* **PROBLEM**: Count how many lines below include the string "down", and give that number without anything else.
── RECORD EXTRACTS
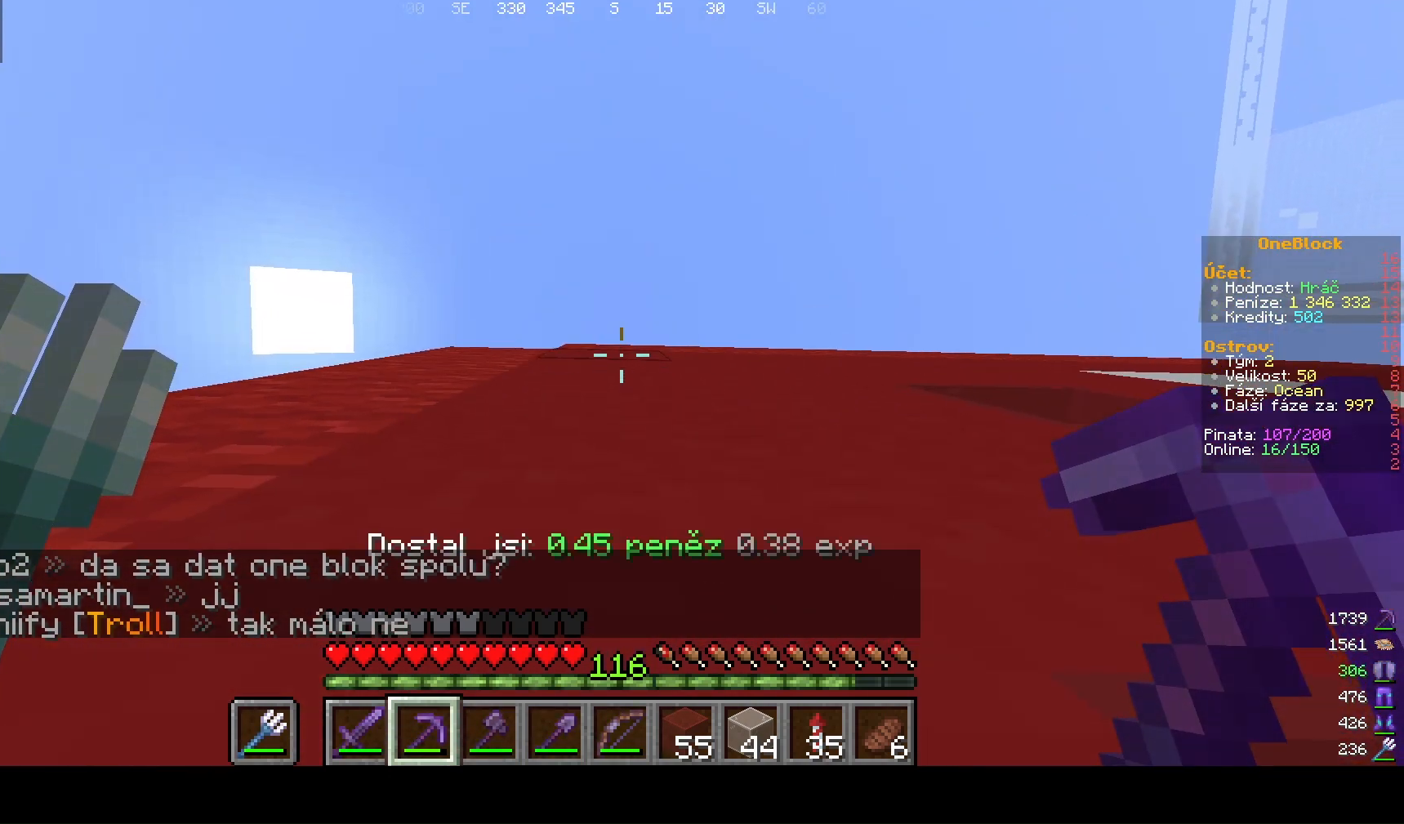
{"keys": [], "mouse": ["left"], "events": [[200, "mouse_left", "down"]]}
────
── RECORD EXTRACTS
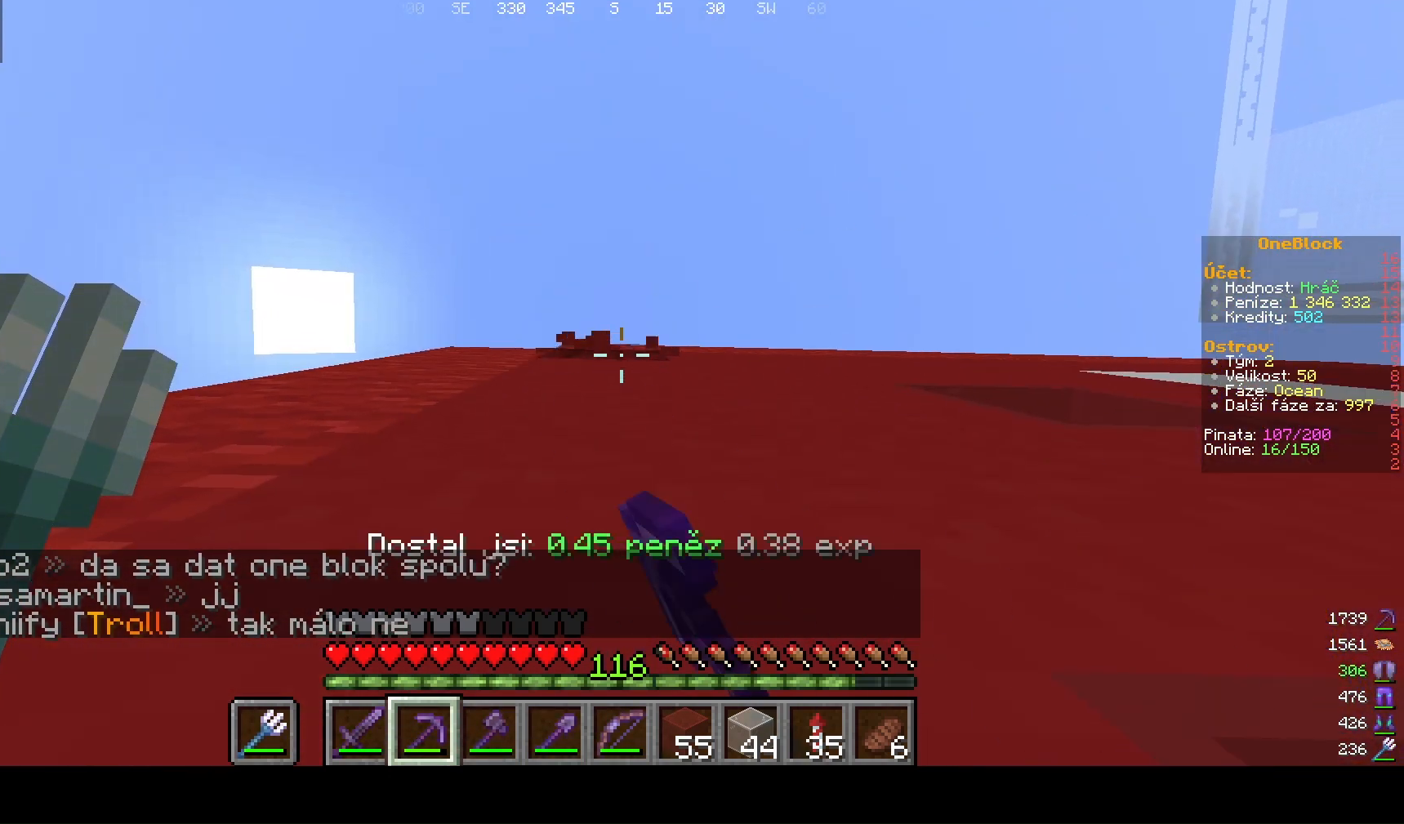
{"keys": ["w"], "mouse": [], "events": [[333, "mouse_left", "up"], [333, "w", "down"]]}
────
── RECORD EXTRACTS
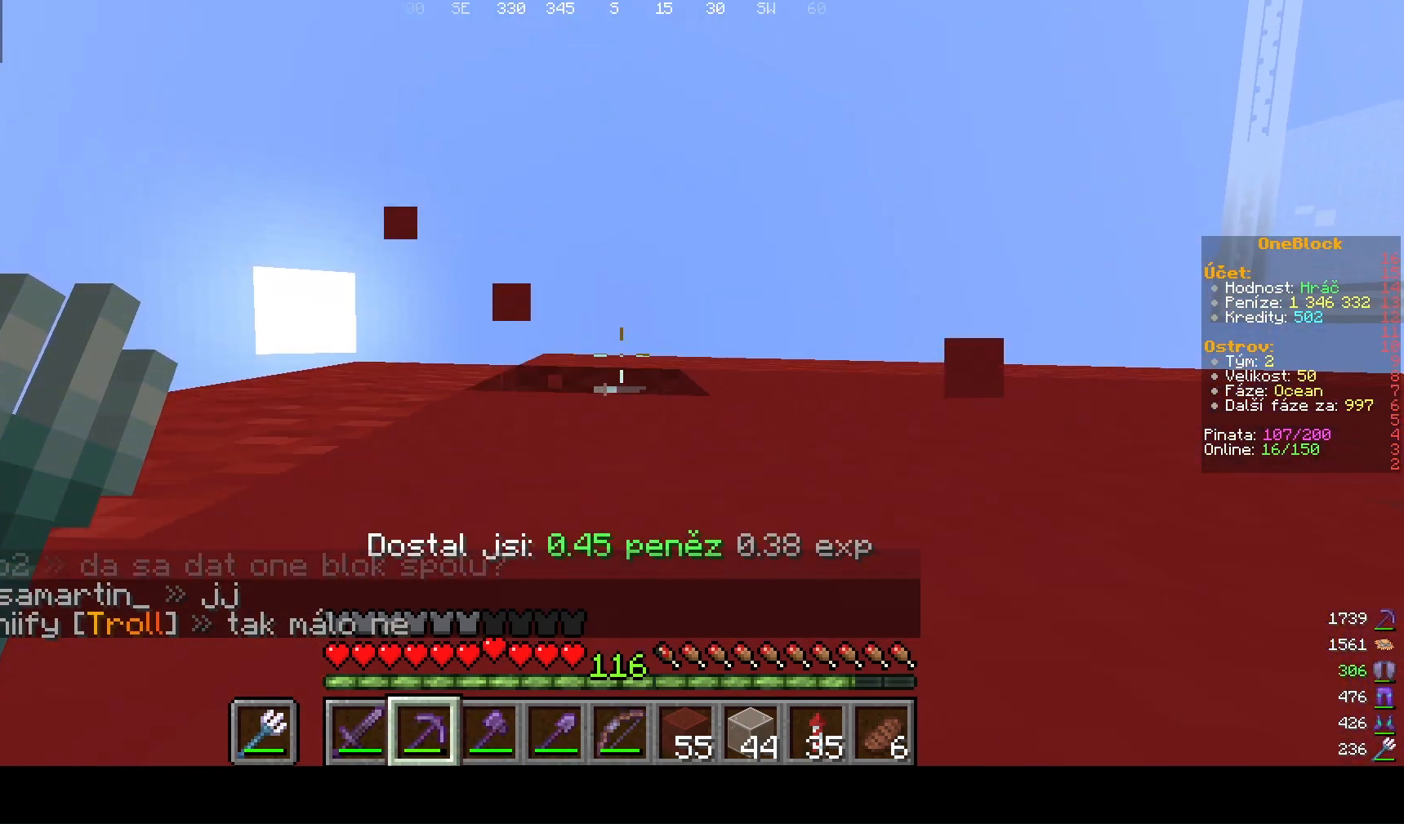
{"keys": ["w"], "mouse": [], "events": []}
────
* **OUTPUT BELOW**: 2